The researchers frame their work as a warning: “Raising awareness of this is a major reason we published the paper!” wrote co-author Joshua Swanson. The capabilities they demonstrated already exist. The question is how long before they’re widely deployed.

This doesn’t mean all online privacy is dead. Truly anonymous posting - using Tor, avoiding any personal details, maintaining strict operational security - remains possible.

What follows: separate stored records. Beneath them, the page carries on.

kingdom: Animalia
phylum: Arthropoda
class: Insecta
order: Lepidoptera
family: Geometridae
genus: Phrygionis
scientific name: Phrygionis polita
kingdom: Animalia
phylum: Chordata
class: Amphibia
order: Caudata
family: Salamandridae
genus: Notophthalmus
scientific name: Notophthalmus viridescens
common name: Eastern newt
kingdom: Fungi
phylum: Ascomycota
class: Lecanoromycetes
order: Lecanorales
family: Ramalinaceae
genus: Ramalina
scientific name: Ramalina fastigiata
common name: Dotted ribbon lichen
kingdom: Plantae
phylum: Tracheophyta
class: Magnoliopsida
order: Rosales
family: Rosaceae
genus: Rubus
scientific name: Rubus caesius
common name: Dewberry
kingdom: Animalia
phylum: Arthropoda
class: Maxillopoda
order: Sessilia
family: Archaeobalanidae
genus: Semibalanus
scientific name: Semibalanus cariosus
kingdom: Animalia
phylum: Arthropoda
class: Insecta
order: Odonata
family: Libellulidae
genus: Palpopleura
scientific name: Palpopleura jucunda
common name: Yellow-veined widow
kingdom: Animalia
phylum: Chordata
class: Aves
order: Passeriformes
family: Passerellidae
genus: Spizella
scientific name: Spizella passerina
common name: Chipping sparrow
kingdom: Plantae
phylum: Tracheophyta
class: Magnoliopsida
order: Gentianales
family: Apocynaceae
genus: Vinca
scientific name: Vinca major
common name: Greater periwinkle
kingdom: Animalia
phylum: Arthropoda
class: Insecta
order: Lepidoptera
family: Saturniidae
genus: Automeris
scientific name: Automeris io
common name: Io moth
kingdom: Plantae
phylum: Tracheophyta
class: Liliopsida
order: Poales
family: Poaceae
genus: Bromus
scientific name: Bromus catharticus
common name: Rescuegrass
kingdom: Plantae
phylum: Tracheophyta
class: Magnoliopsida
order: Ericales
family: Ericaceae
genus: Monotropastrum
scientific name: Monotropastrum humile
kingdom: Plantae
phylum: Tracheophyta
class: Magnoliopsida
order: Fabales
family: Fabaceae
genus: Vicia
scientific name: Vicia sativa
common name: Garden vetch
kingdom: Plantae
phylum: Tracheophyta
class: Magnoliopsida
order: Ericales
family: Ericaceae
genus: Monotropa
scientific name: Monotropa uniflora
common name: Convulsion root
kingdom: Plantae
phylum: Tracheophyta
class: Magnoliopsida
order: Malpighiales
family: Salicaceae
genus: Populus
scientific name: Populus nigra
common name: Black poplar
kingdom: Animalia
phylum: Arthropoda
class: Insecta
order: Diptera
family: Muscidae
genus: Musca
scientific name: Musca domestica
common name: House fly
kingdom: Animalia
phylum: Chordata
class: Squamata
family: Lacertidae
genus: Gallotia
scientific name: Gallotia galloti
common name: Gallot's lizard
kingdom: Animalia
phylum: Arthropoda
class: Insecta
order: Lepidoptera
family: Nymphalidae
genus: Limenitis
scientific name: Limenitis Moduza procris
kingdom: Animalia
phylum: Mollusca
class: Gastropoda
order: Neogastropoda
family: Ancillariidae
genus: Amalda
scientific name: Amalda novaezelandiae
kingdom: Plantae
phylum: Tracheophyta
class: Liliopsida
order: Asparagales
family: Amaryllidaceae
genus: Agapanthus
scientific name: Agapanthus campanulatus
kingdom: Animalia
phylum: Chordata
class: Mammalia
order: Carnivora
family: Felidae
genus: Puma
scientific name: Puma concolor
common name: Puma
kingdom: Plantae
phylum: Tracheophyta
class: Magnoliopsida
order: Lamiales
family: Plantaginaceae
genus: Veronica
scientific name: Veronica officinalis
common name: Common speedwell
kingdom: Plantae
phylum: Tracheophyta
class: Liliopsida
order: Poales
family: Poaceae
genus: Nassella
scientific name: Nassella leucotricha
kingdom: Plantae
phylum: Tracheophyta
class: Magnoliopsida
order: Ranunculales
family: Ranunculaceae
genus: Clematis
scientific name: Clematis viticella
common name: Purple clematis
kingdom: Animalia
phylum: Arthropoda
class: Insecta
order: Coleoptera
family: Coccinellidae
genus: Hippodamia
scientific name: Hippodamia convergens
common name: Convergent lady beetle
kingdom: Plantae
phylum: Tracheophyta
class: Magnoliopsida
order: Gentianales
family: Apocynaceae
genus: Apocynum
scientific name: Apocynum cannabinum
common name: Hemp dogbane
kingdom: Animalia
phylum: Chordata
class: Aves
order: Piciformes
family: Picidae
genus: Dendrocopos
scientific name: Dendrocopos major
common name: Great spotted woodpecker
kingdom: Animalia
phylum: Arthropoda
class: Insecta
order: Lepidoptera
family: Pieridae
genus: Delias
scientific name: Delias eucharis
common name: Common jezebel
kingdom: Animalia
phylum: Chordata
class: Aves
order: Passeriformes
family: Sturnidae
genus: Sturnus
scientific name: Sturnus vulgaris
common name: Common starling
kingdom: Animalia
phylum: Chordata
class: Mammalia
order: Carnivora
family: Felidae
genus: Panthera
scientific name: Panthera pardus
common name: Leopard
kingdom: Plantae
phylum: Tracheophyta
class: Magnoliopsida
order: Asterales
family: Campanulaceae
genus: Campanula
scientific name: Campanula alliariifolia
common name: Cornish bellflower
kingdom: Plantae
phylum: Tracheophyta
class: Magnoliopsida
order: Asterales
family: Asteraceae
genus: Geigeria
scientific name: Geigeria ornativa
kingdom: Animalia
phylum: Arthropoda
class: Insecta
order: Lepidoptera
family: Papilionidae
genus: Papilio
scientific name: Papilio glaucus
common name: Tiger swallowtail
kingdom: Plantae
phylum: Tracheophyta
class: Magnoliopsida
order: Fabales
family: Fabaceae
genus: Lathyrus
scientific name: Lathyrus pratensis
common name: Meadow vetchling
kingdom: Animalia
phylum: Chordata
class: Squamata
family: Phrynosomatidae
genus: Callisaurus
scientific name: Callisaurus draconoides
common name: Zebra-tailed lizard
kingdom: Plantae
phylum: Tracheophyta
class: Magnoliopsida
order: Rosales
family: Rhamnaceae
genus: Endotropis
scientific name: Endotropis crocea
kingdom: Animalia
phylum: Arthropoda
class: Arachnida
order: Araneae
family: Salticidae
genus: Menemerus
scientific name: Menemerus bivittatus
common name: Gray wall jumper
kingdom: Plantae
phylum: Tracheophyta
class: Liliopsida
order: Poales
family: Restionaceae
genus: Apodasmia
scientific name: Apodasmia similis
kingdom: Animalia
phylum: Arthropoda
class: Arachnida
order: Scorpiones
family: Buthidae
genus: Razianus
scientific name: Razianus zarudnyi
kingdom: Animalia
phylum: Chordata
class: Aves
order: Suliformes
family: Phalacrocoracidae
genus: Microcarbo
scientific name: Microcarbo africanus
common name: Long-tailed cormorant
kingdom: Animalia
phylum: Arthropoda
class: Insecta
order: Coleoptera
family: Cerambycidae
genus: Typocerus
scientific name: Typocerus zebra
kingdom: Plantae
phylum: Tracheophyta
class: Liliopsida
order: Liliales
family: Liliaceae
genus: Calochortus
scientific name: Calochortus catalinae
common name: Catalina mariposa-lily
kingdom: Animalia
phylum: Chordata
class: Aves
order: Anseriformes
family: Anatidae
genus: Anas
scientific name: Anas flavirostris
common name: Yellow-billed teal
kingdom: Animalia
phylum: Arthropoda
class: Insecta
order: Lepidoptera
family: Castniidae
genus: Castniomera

But that level of discipline is beyond what most people practice or even understand.

What’s ending is the middle ground: the reasonable expectation that using a pseudonym and avoiding obvious identifying details was enough to separate your online persona from your offline identity. For most people on most platforms, that separation was already thinner than they realized. Now AI can collapse it entirely.

The Bottom Line

If you’ve ever posted something under a pseudonym that you wouldn’t want attached to your real name, the time to assume that connection is possible is now. Not because every post will be deanonymized, but because the cost of doing so has dropped from “requires a dedicated investigation” to “costs less than a coffee.”

The researchers conclude with advice that sounds obvious but apparently needs stating: “Don’t post anything you wouldn’t want publicly shared.” In 2026, that’s not paranoia. It’s just accurate threat modeling.